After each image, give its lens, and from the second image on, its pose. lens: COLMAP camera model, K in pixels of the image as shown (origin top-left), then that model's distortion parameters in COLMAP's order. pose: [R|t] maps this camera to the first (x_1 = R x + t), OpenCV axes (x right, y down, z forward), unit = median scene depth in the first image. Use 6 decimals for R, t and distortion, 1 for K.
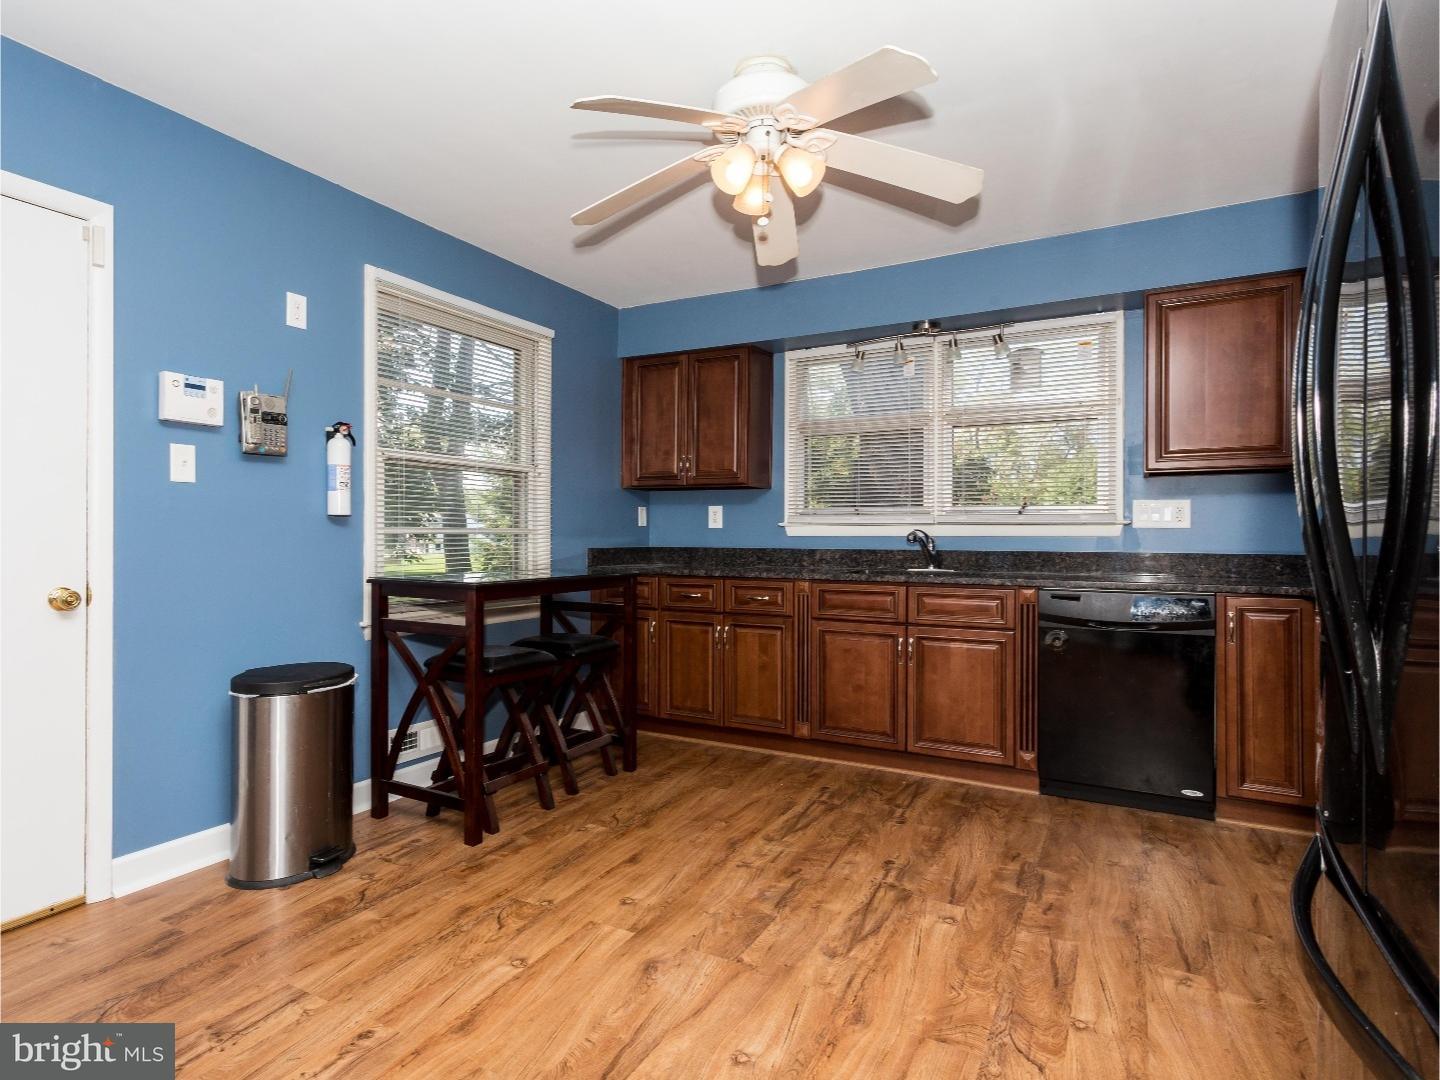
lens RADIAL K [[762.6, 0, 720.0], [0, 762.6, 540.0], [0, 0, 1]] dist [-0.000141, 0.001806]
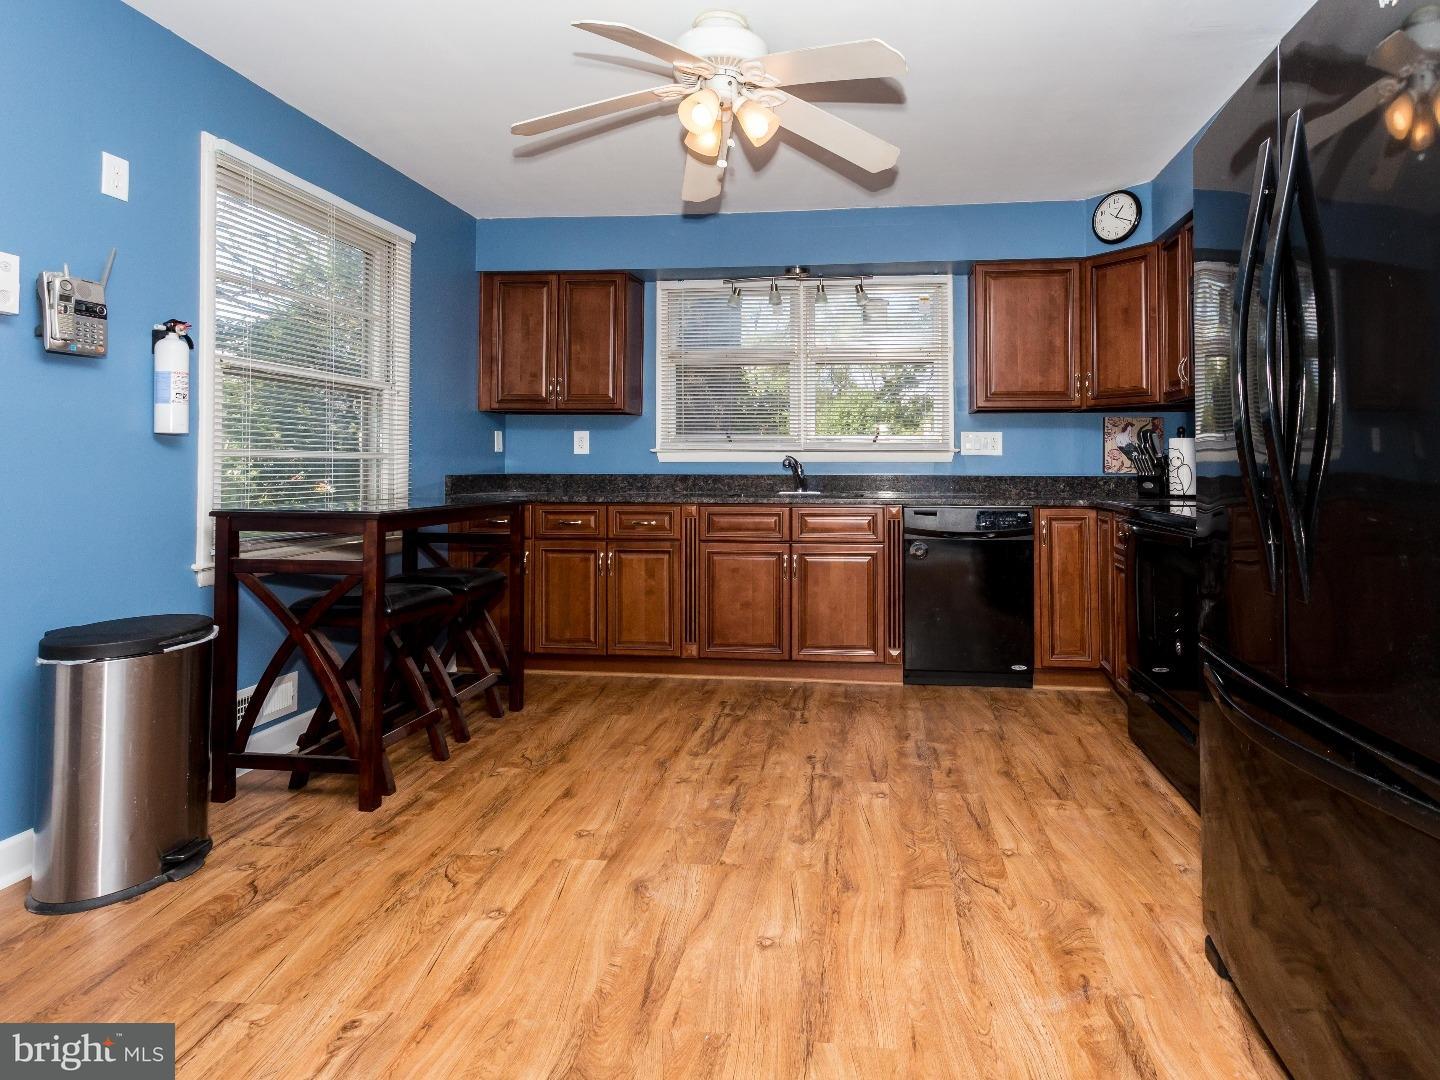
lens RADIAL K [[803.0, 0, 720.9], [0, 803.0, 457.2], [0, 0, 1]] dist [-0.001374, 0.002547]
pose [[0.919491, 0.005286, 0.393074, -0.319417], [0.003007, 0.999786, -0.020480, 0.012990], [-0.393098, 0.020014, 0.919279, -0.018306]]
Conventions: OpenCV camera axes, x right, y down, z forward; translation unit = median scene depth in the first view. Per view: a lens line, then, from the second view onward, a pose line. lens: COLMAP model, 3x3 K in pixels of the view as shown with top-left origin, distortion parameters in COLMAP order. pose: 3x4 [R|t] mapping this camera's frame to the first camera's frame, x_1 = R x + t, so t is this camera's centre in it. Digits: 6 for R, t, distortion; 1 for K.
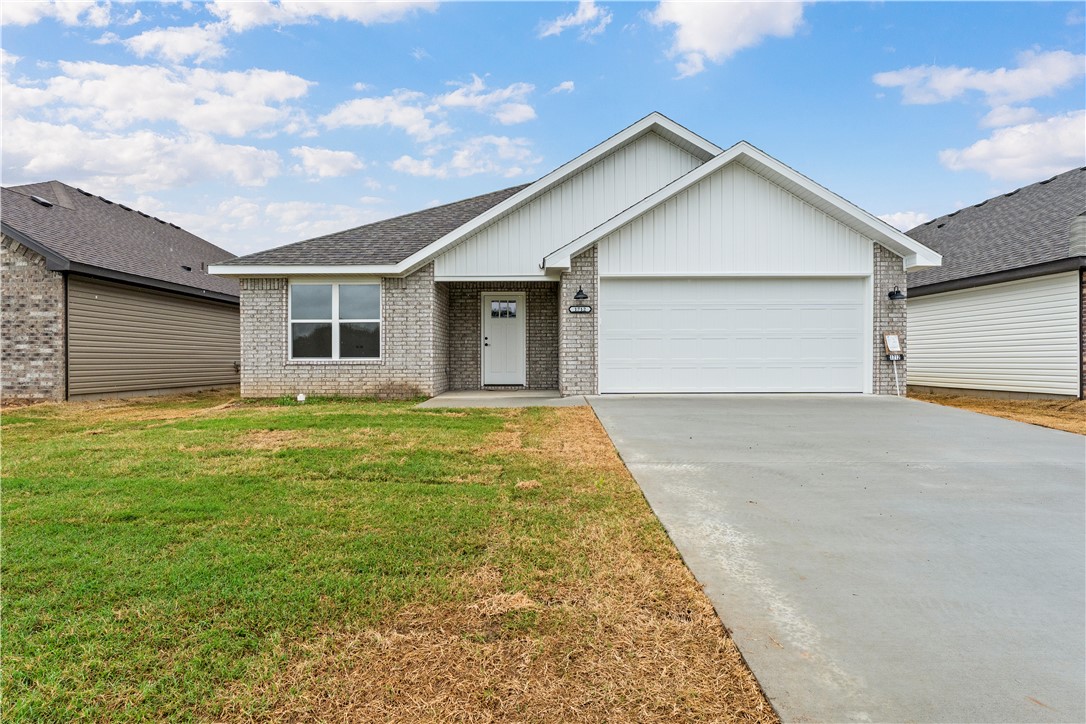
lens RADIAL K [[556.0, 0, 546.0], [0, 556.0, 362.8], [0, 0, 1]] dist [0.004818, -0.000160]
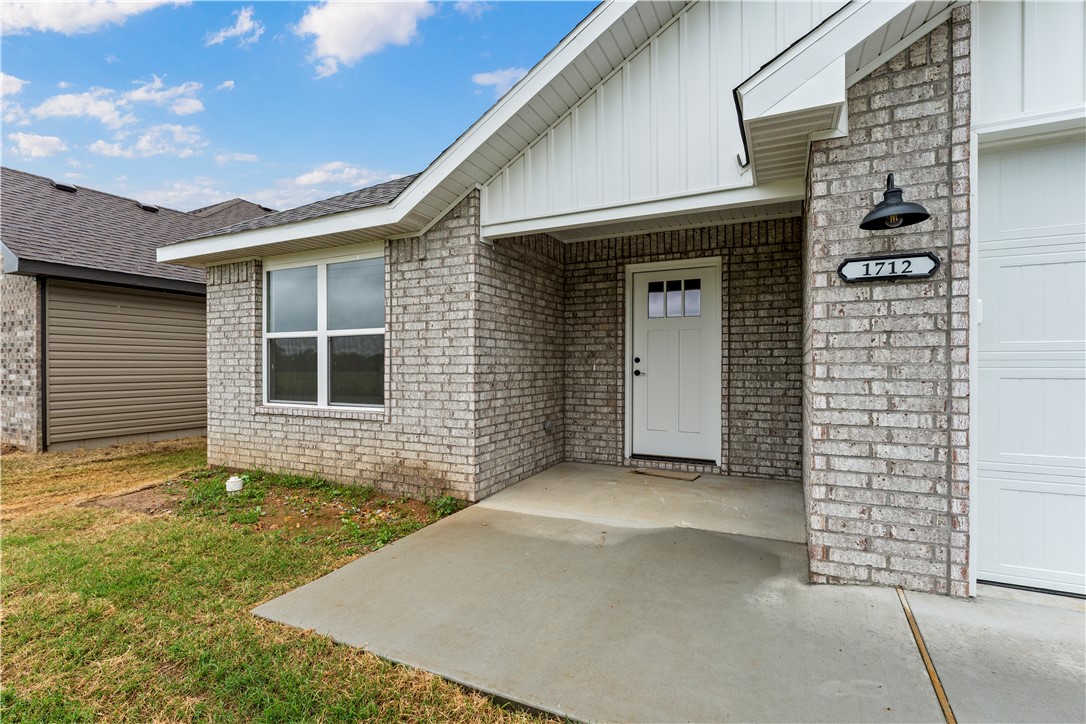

....

• _YOUR GOAL_: From the line containing "Conventions: OpenCV camera" through the last line of the data above, write out every line word for word, and nothing else. Do not include the pictures.

• _RESULT OF THIS TASK_:
Conventions: OpenCV camera axes, x right, y down, z forward; translation unit = median scene depth in the first view. Per view: a lens line, then, from the second view onward, a pose line. lens: COLMAP model, 3x3 K in pixels of the view as shown with top-left origin, distortion parameters in COLMAP order. pose: 3x4 [R|t] mapping this camera's frame to the first camera's frame, x_1 = R x + t, so t is this camera's centre in it. Digits: 6 for R, t, distortion; 1 for K.
lens RADIAL K [[556.0, 0, 546.0], [0, 556.0, 362.8], [0, 0, 1]] dist [0.004818, -0.000160]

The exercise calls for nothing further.